The teenager had ups and downs during those last few games of the season, but the high point came when he assisted on New York’s lone goal in a 3-1 playoff loss to San Jose, sending in a beautiful cross to then teammate Juan Pablo Angel.

The Red Bulls were eliminated from contention for the MLS Cup in that game, but in the long run, the emergence of Agudelo on the big stage might be an even bigger victory.

Homegrown Agudelo – perhaps more than international import Henry – is the future face of the Red Bulls, and Backe is carefully cultivating the youngster for bigger things.

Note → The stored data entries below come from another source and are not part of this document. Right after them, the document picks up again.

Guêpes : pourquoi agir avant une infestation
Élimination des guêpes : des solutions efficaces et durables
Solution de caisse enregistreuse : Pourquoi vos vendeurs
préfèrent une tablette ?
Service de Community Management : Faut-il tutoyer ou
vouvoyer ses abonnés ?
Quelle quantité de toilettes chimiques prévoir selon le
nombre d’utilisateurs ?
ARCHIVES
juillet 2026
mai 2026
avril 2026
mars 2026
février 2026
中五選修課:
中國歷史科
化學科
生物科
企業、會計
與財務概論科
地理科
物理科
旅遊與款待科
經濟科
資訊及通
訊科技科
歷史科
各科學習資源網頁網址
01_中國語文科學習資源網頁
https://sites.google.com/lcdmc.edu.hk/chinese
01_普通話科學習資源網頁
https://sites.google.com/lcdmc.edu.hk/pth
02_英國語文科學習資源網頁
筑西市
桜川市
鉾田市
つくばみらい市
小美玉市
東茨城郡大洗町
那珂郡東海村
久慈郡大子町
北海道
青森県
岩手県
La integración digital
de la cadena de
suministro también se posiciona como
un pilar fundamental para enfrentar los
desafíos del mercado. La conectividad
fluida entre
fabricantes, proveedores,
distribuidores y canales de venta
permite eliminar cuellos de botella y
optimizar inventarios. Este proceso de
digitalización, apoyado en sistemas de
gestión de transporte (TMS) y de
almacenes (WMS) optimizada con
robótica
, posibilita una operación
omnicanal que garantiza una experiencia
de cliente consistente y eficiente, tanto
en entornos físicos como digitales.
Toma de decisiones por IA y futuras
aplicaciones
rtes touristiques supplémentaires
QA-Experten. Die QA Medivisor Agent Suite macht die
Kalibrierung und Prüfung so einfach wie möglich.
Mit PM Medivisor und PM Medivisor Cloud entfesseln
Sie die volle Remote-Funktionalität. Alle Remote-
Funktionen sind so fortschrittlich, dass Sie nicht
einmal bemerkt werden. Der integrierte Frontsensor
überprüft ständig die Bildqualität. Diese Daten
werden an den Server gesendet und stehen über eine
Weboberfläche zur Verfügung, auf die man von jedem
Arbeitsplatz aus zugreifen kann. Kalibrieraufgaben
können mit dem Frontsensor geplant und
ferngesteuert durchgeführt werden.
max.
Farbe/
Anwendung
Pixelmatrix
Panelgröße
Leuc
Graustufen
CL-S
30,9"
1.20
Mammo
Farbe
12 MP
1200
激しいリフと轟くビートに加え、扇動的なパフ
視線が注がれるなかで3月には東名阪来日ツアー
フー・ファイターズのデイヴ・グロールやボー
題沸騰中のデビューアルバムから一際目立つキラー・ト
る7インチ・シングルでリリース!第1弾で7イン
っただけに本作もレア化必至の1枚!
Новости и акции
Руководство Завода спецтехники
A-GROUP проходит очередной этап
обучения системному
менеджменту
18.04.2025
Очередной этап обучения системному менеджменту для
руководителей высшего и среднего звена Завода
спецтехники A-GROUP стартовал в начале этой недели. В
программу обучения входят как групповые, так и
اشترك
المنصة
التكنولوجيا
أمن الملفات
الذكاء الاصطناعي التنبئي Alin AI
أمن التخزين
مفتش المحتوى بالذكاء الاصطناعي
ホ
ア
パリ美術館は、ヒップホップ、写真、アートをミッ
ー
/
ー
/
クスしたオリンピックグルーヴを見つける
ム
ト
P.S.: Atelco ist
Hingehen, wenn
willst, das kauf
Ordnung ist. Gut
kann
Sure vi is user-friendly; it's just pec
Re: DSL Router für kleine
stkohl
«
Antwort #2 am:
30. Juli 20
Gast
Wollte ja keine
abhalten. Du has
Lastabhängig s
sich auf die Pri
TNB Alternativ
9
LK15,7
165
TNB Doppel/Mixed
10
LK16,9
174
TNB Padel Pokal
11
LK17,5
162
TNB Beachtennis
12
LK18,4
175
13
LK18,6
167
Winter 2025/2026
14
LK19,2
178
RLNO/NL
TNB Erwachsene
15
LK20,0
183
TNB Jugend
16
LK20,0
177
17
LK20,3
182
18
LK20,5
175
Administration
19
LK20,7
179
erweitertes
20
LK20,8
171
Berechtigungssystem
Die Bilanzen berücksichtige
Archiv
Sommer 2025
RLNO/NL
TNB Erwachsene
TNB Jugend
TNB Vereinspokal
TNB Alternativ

The coach once talked about the teenager playing wide right, but after seeing Agudelo score in his debut match for the US, Backe sees his player as a forward.

“We will probably have four strikers and he will be one of them,” Backe said of Agudelo in February.

Apart from being his probably future strike partner and friend, Agudelo can count on Henry as a mentor.

“He's helping me out and I’m listening,” said Agudelo of the French megastar. “When I was young, I used to think these guys were special – these top players. But now I see that they’re just like us. It gives me a lot of confidence to see how these players carry themselves. I try to copy that.”